Inside Cyber Warfare - Jeffrey Carr [9]
FUTURE SCENARIO INVOLVING CRITICAL INFRASTRUCTURE
October 19, 20**
Chairperson
House Permanent Select Committee on Intelligence
Washington, DC
RE: Establishment of North American Urgent Radiological Information Exchange
Madame Chairperson:
While we do not believe that this is a matter that rightfully falls under the province of your Committee, in the interest of cooperation, this letter will address the events leading up to the establishment of the North American Urgent Radiological Information Exchange (NAURIE).
As you know, on the nth year anniversary of 9/11, all of our nation’s nuclear power plants were targeted in a massive distributed denial of service attack orchestrated by the Conficker D botnet, which had grown to a heretofore unheard of 30,000,000+ infected hosts.
While US CERT teams as well as regional DOE cyber security personnel were focused on combating this external threat, each plant’s internal firewall separating the Command and Safety System Networks from the Site Local Area Network was breached from the inside due to the use of pirated hardware with malicious embedded code that passed server control to external users.
Of even more concern is the fact that all of these plants were targets of a carefully planned, long-term social engineering attack that relied on human error and the broad-based appeal of social network sites. As DOE employees broke protocol and downloaded phony social software apps, malicious code worked its way into secure networks and lay dormant until activated by the attacking force.
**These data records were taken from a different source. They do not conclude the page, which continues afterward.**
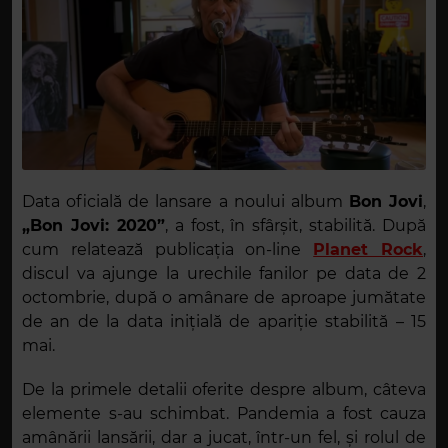
Data oficială de lansare a noului album
Bon Jovi
,
„Bon Jovi: 2020”
, a fost, în sfârșit, stabilită. După
cum relatează publicația on-line
Planet Rock
,
discul va ajunge la urechile fanilor pe data de 2
octombrie, după o amânare de aproape jumătate
de an de la data inițială de apariție stabilită – 15
mai.
De la primele detalii oferite despre album, câteva
elemente s-au schimbat. Pandemia a fost cauza
amânării lansării, dar a jucat, într-un fel, și rolul de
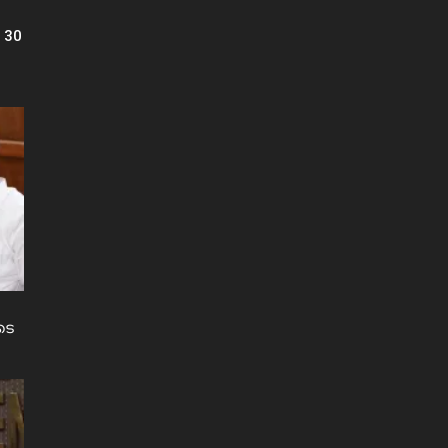
 30
ടെ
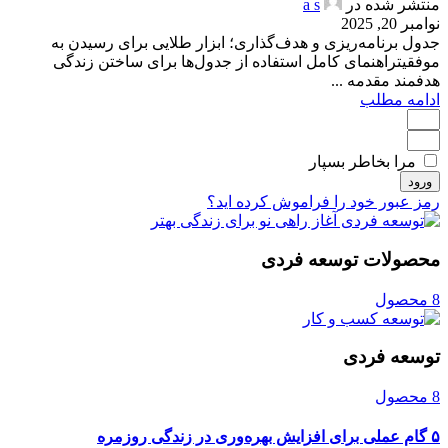
منتشر شده در
a s
نوامبر 20, 2025
جدول برنامه‌ریزی و هدف‌گذاری؛ ابزار طلایی برای رسیدن به
موفقیتراهنمای کامل استفاده از جدول‌ها برای ساختن زندگی
هدفمند مقدمه ...
ادامه مطلب
مرا بخاطر بسپار
ورود
رمز عبور خود را فراموش کرده اید؟
محصولات توسعه فردی
8 محصول
توسعه فردی
8 محصول
۵ گام عملی برای افزایش بهره‌وری در زندگی روزمره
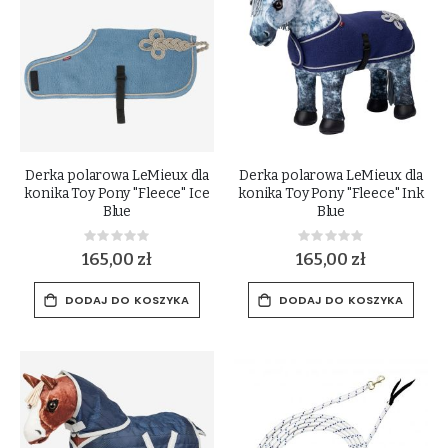
Derka polarowa LeMieux dla
Derka polarowa LeMieux dla
konika Toy Pony "Fleece" Ice
konika Toy Pony "Fleece" Ink
Blue
Blue
Rating:
Rating:
0%
0%
165,00 zł
165,00 zł
DODAJ DO KOSZYKA
DODAJ DO KOSZYKA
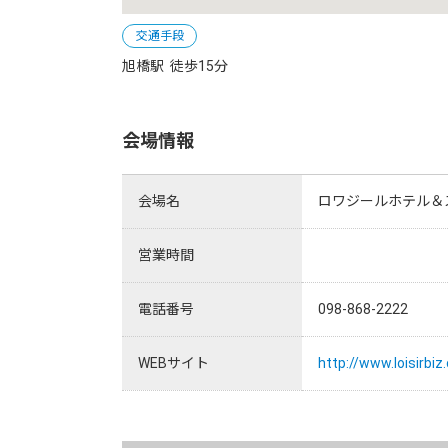
交通手段
旭橋駅  徒歩15分
会場情報
会場名
ロワジールホテル＆
営業時間
電話番号
098-868-2222
WEBサイト
http://www.loisirbi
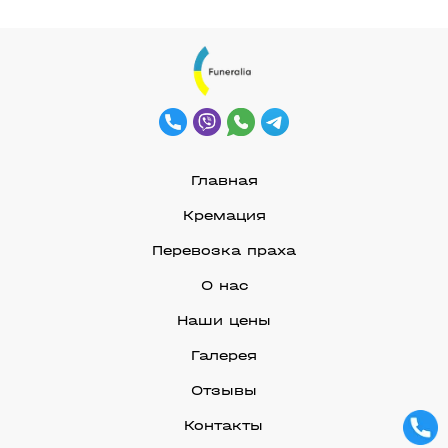
Главная
Кремация
Перевозка праха
О нас
Наши цены
Галерея
Отзывы
Контакты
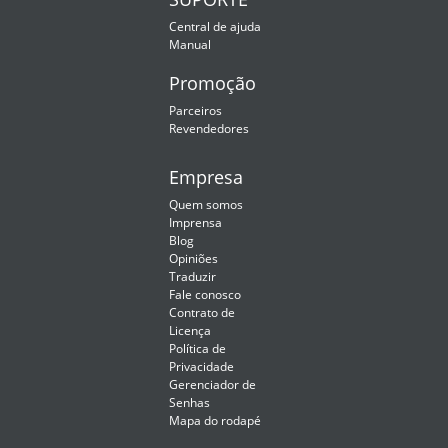
Central de ajuda
Manual
Promoção
Parceiros
Revendedores
Empresa
Quem somos
Imprensa
Blog
Opiniões
Traduzir
Fale conosco
Contrato de
Licença
Política de
Privacidade
Gerenciador de
Senhas
Mapa do rodapé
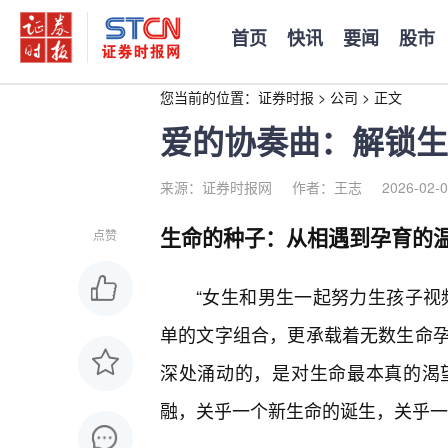
首页
快讯
要闻
股市
您当前的位置：
证券时报
>
公司
>
正文
爱的协奏曲：解锁生
来源：证券时报网
作者：王志
2026-02-0
生命的种子：从相遇到孕育的
点赞
“女生和男生一起努力生孩子视
单的文字组合，更承载着无数生命
深处涌动的，是对生命最本真的渴
融，关乎一个新生命的诞生，关乎一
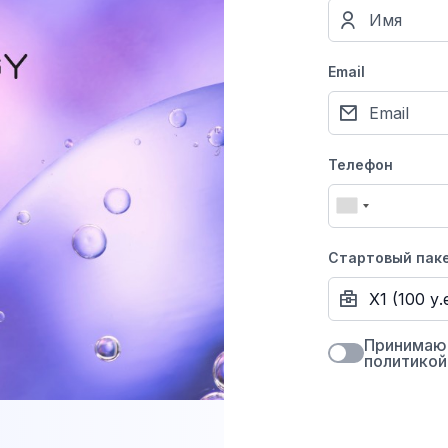
Email
Телефон
Стартовый пак
Принимаю 
политикой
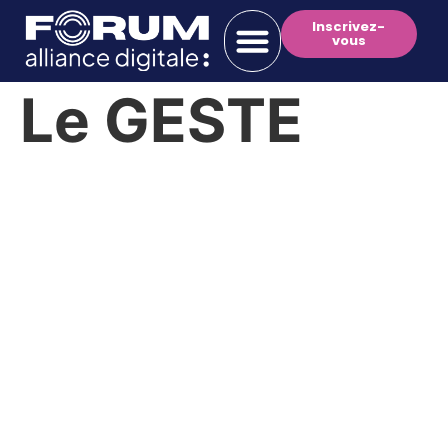
Inscrivez-
vous
Le GESTE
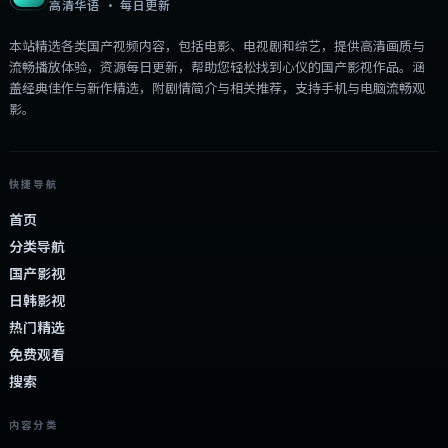
高清华语 · 每日更新
本站精选各类国产视频内容，包括电影、电视剧和综艺，提供高清画质与
流畅播放体验，资源每日更新，帮助您轻松找到心仪的国产影视作品。涵
盖经典佳作与新作精选，附剧情简介与相关推荐，支持手机与电脑流畅观
影。
快捷导航
首页
分类导航
国产影视
日韩影视
热门精选
免费观看
搜索
内容分类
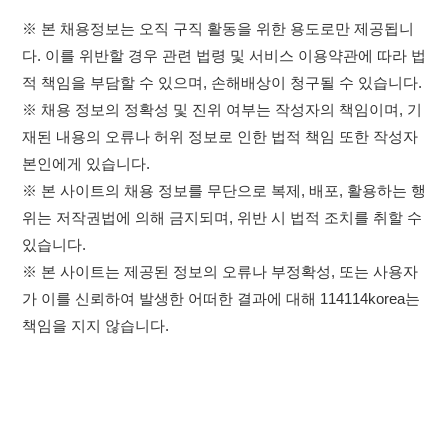
※ 본 사이트의 채용 정보를 무단으로 복제, 배포, 활용하는 행
위는 저작권법에 의해 금지되며, 위반 시 법적 조치를 취할 수
있습니다.
※ 본 사이트는 제공된 정보의 오류나 부정확성, 또는 사용자
가 이를 신뢰하여 발생한 어떠한 결과에 대해 114114korea는
책임을 지지 않습니다.
×
취업정보는 114114KOREA
하루 정보등록 2,000건 이상
(평일기준)
이용약관
개인정보처리방침
임금체불사업주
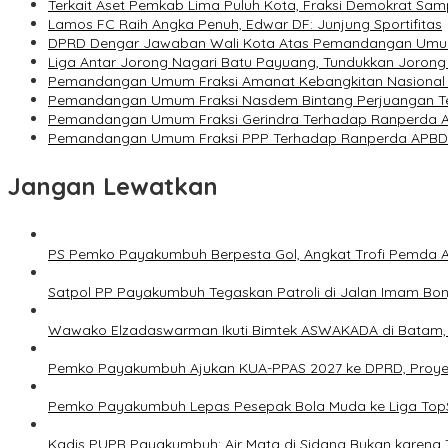
Terkait Aset Pemkab Lima Puluh Kota, Fraksi Demokrat Samp
Lamos FC Raih Angka Penuh, Edwar DF: Junjung Sportifitas
DPRD Dengar Jawaban Wali Kota Atas Pemandangan Umum
Liga Antar Jorong Nagari Batu Payuang, Tundukkan Jorong
Pemandangan Umum Fraksi Amanat Kebangkitan Nasional
Pemandangan Umum Fraksi Nasdem Bintang Perjuangan T
Pemandangan Umum Fraksi Gerindra Terhadap Ranperda 
Pemandangan Umum Fraksi PPP Terhadap Ranperda APBD
Jangan Lewatkan
PS Pemko Payakumbuh Berpesta Gol, Angkat Trofi Pemda 
Satpol PP Payakumbuh Tegaskan Patroli di Jalan Imam Bonjo
Wawako Elzadaswarman Ikuti Bimtek ASWAKADA di Batam, Pe
Pemko Payakumbuh Ajukan KUA-PPAS 2027 ke DPRD, Proyeksi
Pemko Payakumbuh Lepas Pesepak Bola Muda ke Liga TopS
Kadis PUPR Payakumbuh: Air Mata di Sidang Bukan karena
This led to a number of consecutive failures in our safety mechanisms resulting in partial to complete core meltdowns at 70% of our plants. When these plants went offline, the nation’s power requirements couldn’t be met. Grids were overwhelmed and blackouts began occurring in our most heavily populated urban areas. Once criminal gangs realized that overburdened police departments were unable to respond to every 911 call, looting of businesses began in earnest as did home invasions in the wealthier neighborhoods.
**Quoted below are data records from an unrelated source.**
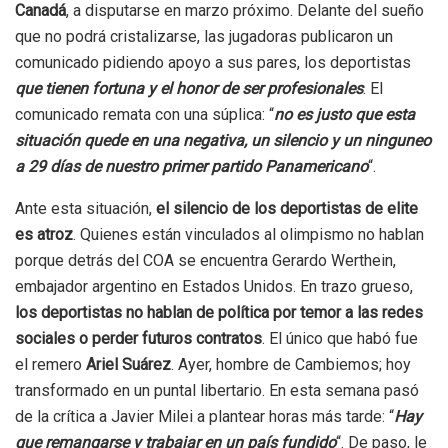
Canadá
, a disputarse en marzo próximo. Delante del sueño
que no podrá cristalizarse, las jugadoras publicaron un
comunicado pidiendo apoyo a sus pares, los deportistas
que tienen fortuna y el honor de ser profesionales
. El
comunicado remata con una súplica: “
no es justo que esta
situación quede en una negativa, un silencio y un ninguneo
a 29 días de nuestro primer partido Panamericano
“.
Ante esta situación,
el silencio de los deportistas de elite
es atroz
. Quienes están vinculados al olimpismo no hablan
porque detrás del COA se encuentra Gerardo Werthein,
embajador argentino en Estados Unidos. En trazo grueso,
los deportistas no hablan de política por temor a las redes
sociales o perder futuros contratos
. El único que habó fue
el remero
Ariel Suárez
. Ayer, hombre de Cambiemos; hoy
transformado en un puntal libertario. En esta semana pasó
de la crítica a Javier Milei a plantear horas más tarde: “
Hay
que remangarse y trabajar en un país fundido
“. De paso, le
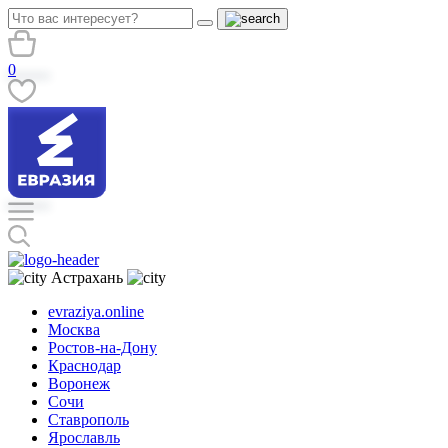
0
Астрахань
evraziya.online
Москва
Ростов-на-Дону
Краснодар
Воронеж
Сочи
Ставрополь
Ярославль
One year later, we still do not have a final count on the number of deaths and casualties but most responsible estimates place them in the tens of thousands. If we extrapolate out for the as yet unknown future effects of radiation poisoning on the victims, the count goes into six figures.
While this is clearly a tragedy on every level, I feel I must point out that the NNSA, as late as 2009, in a letter to the Los Alamos National Laboratory, did its part in improving security by determining that the loss of 83 LANL laptops should no longer be considered just a “property management” issue, but a cyber security issue as well.
Also, our G3 physical security model (Gates, Guards, Guns) was not compromised, and cyber security compliance has never been a mandatory policy; instead it is an ongoing negotiation among various other considerations.
v/r,
Director, National Nuclear Security Agency
This scenario is perfectly plausible given what we know today about software exploits driven by social engineering; the availability of counterfeit hardware such as routers, switches, Gigabit Interface Converters, and WAN interface cards; and Conficker-type botnets that consist of millions of infected PCs.
Combine those threats with a motivated, patient, and well-financed hacker crew and any number of doomsday scenarios become possible.
If this scenario sounds far-fetched or seems to overstate the risk, the following news stories represent a sampling of actual cyber security events that have occurred at nuclear power plants since 2003:
“NNSA wants more funding for cyber security” (Federal Computer Week, February 6, 2008)
“Numerous cybersecurity problems at the department have come to light over the past few months. A recently released report by the department’s inspector general report said Energy had 132 serious security breaches in fiscal 2006.”